** Recorded information **
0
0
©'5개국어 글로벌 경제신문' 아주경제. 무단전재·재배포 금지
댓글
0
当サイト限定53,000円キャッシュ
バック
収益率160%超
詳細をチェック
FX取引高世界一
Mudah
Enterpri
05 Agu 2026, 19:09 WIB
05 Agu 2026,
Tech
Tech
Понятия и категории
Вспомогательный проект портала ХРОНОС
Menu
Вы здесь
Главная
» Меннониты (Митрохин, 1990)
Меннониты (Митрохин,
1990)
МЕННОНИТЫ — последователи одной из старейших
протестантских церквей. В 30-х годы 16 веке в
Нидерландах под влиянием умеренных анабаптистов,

---

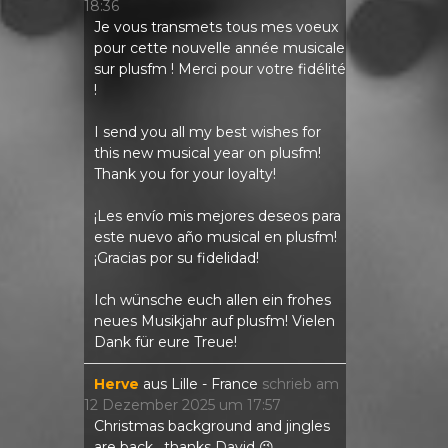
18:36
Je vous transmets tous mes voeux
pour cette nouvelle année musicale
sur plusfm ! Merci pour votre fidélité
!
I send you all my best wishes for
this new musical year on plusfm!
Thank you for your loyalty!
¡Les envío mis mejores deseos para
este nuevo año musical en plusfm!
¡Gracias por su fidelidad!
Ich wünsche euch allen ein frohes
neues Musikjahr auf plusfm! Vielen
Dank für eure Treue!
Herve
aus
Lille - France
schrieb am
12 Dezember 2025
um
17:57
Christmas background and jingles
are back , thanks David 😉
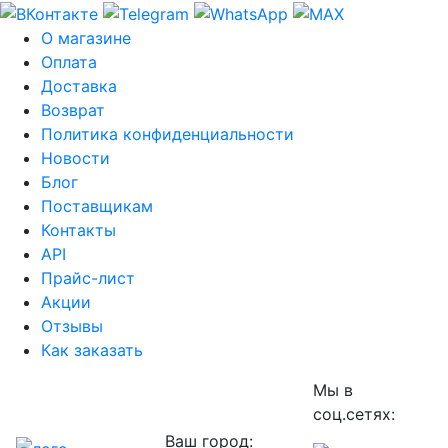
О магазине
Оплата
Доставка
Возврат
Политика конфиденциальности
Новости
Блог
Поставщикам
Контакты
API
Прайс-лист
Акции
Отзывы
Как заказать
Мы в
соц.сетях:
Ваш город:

** Exercise prompt **
Collect every line above that contains the string "plusfm", copying each one in full.

** Result of this exercise **
sur plusfm ! Merci pour votre fidélité
this new musical year on plusfm!
este nuevo año musical en plusfm!
neues Musikjahr auf plusfm! Vielen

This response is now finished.